Monday, September 10, 2012

John Abercrombie Quartet, Within A Song

I don't suspect I need to tell readers of this blog that John Abercrombie has been a major force, a major influence on jazz guitarists since sometime in the '70s. I listen to many new guitarists in the round of reviews I do, and I have become more impressed in recent years with just how influential he has become.

But as with many great artists there is no ONE John Abercrombie. He changes as he sees fit, both over time and from project to project. So his latest, Within A Song (ECM 2254) has a way about it quite different than, say, the first Gateway album he did with Dave Holland and Jack DeJohnette way back when. Yet it is still Mr. Abercrombie that comes through, all that he is as a musical artist, and what he plays here has some relation of course to his earlier output.

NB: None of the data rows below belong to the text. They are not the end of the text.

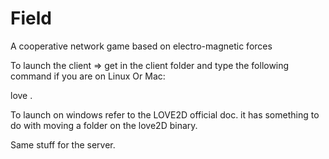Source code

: Field
=====

A cooperative network game based on electro-magnetic forces


To launch the client => get in the client folder and type  the following command if you are on Linux Or Mac:

love .


To launch on windows refer to the LOVE2D official doc. it has something to do with moving a folder on the love2D binary.


Same stuff for the server.

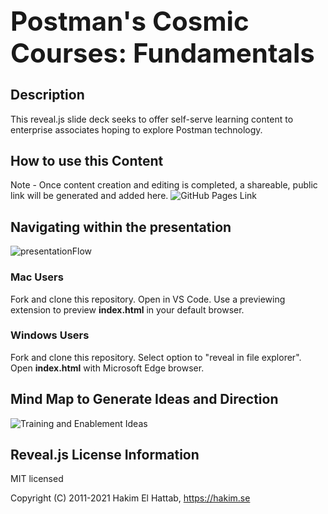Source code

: <h1 style="font-size: 3em;">
  Postman's Cosmic Courses: Fundamentals
</h1>

## Description
This reveal.js slide deck seeks to offer self-serve learning content to enterprise associates hoping to explore Postman technology.

## How to use this Content
Note - Once content creation and editing is completed, a shareable, public link will be generated and added here. ![GitHub Pages Link](https://postman-solutions-eng.github.io/enterprise_enablement_content_101/)
## Navigating within the presentation
![presentationFlow](https://user-images.githubusercontent.com/60015240/140827129-2e128821-fdab-43ac-a0a4-1be6b8e6d125.jpg)
### Mac Users
Fork and clone this repository. Open in VS Code. Use a previewing extension to preview <strong>index.html</strong> in your default browser. 
### Windows Users
Fork and clone this repository. Select option to "reveal in file explorer". Open <strong>index.html</strong> with Microsoft Edge browser.

## Mind Map to Generate Ideas and Direction
![Training and Enablement Ideas](https://user-images.githubusercontent.com/60015240/136083390-779eaaf3-8dba-4c77-894d-4ef7367f9c30.jpg)

## Reveal.js License Information

MIT licensed

Copyright (C) 2011-2021 Hakim El Hattab, https://hakim.se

Perhaps that is pretty obvious.

The new album puts John with tenor original Joe Lovano, bass master Drew Gress and Joey Baron, a drummer of great depth, fire and subtlety, depending on the project.

This is an album of standards and a few Abercrombie originals. It is music in an ultra-laid-back mode, a cool sort of approach. That doesn't mean that the players aren't reaching back for inspiration and well-conceived improvisations. They are.

Abercrombie has evolved his tone so that at the moment it is unmistakably him, as always, but so mellow as to seem to be closer on first listen to a Jim Hall than ever. Yet what he plays is all Abercrombie, all the time. And even his tone has a telling Ambercrombian fullness and twist. At any rate he is in top form and must be heard with some concentration to be appreciated. Lovano sounds great too as you might expect. Gress and Baron hit more lightly but no less profoundly than usual. And the whole thing swings big!

It's an album that reminds us why John Abercrombie is such a force today. And it's a great listen too!